III. HYPERAESTHESIA.

It signifies the abnormal intensity of the sexual desire and impulse, 1) Mixoscopy, 2) Erotomania, 3) Satyriasis, 4) Nymphomania, 5) Masturbation, 6) Incest.

IV. PARAESTHESIA.

It covers all possible forms of perversion of sexual feeling and sexual activity. A) Heterosexuality: Inclination to persons of the opposite sex, but with perverse activity. 1) Masochism, 2) Sadism, 3) Fetichism, 4) Exhibitionism. B) Homosexuality: The sexual feeling is directed toward the same sex. a) Perversity, 1) out of lust, 2) as a profession, 3) through necessity, 4) out of fear, b) Perversion, 1) psychical hermaphrodism, 2) strict homosexuality, 3) effemination or viraginity, 4) transvestism. C) Bestiality: The sexual feelings are directed in conjugium cum animalibus.
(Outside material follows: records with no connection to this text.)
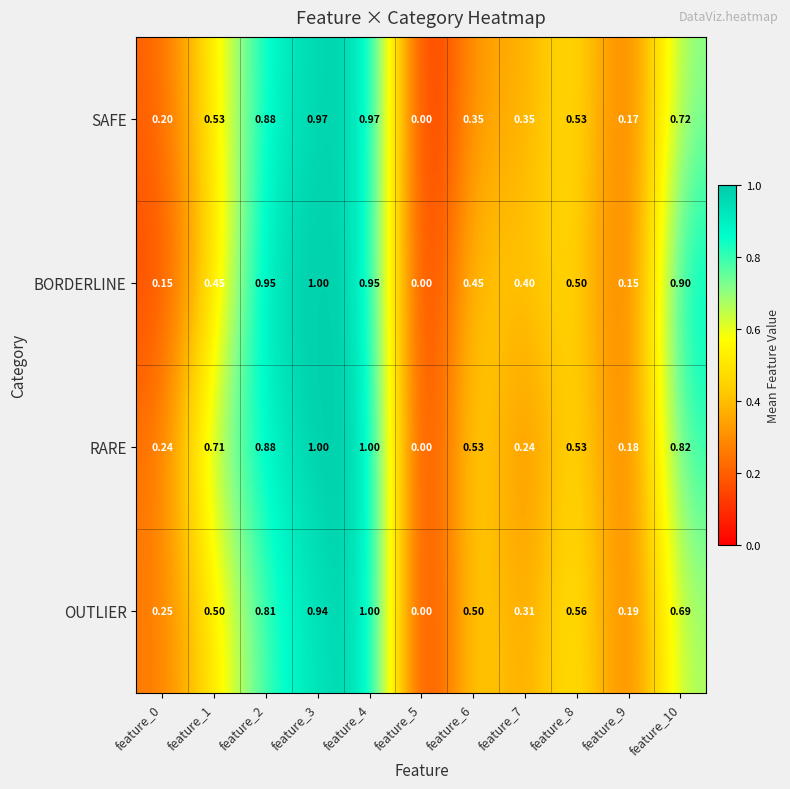

At which category is the sum across all series the highest?

feature_4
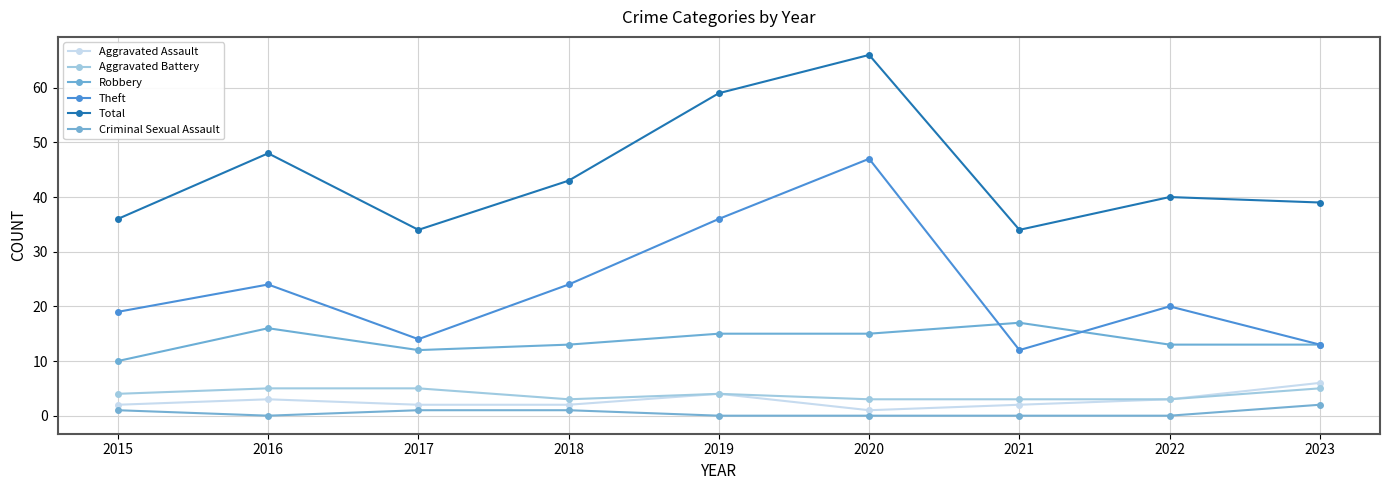

List the series in order of their peak value, highest first.

Total, Theft, Robbery, Aggravated Assault, Aggravated Battery, Criminal Sexual Assault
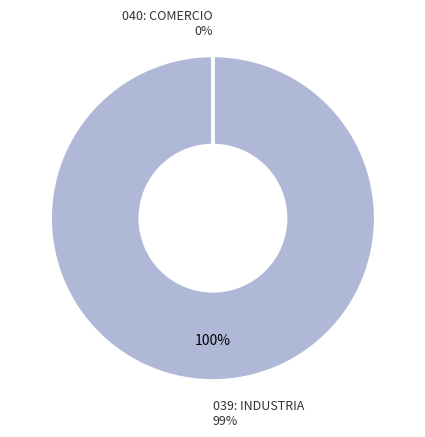

Which category has the biggest portion of the pie?

039: INDUSTRIA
Paradoxia.—Paradoxia signifies the sexual activity in individuals who should normally present no sexual manifestations. The occurrence of sexual excitement at an age when the individual should ordinarily be without it belongs to this part of the pathology of sexuality.

The continuance of the same degree of sexual desire in very old men or in women after the climacterium, as it existed before, is certainly unusual; yet it cannot be called pathological. The occurrence of pregnancies in wives of very old men and in women after the climacteric period proves that the ovaries continue to secrete ova even after menstruation has ceased, and that the testicles do not cease producing spermatozoa even beyond the limit of three scores and ten. Now, the sexual desire depends more upon the activity of the sexual glands than upon the physiological changes in the nervous apparatus of the generative organs in men or upon any changes in the uterus, which is only a repository for the development of the foetus. Hence the absence of erection in men or of menstruation in women does not necessarily imply absence of sexual desire.

The appearance of sexual desire in boys before puberty and in girls long before menstruation has set in is also, as yet, within the limits of the normal; it becomes pathological only when the sexual desire is manifested in infants or very small children. Complete sexual development has been witnessed in children as early as the second year. The precocity of development in the organs of generation is usually accompanied by corresponding precocity in sexual desire.

The writer saw a baby who had a sanguineous discharge from her genitals, for the first time, when she was only five days old. This discharge appeared afterwards regularly every four weeks. At the autopsy of another child one year old, one ovary was so enlarged that it awakened the writer’s curiosity. At the microscopical examination he found a ripe Graafian follicle. The writer also observed erections in a boy eight days old, immediately after the ritual circumcision. In the beginning he attributed these erections to the irritation of the wound. But the erections continued even after the wound was completely healed. The penis had the size of that of a boy four to five years of age.

But even where the development of the genital organs conforms with the age of the child, many cases are recorded of children of great precocity. At this period of early childhood there can be naturally no other sex activity except the habit of autoeroticism. The natural curiosity of children leads them to an examination and finally to a titillation of their private organs, often without the aid of any vicious instruction. When the child has thus found that a certain mode of handling these organs is attended with pleasurable sensations, he repeats the action, and the habit is established.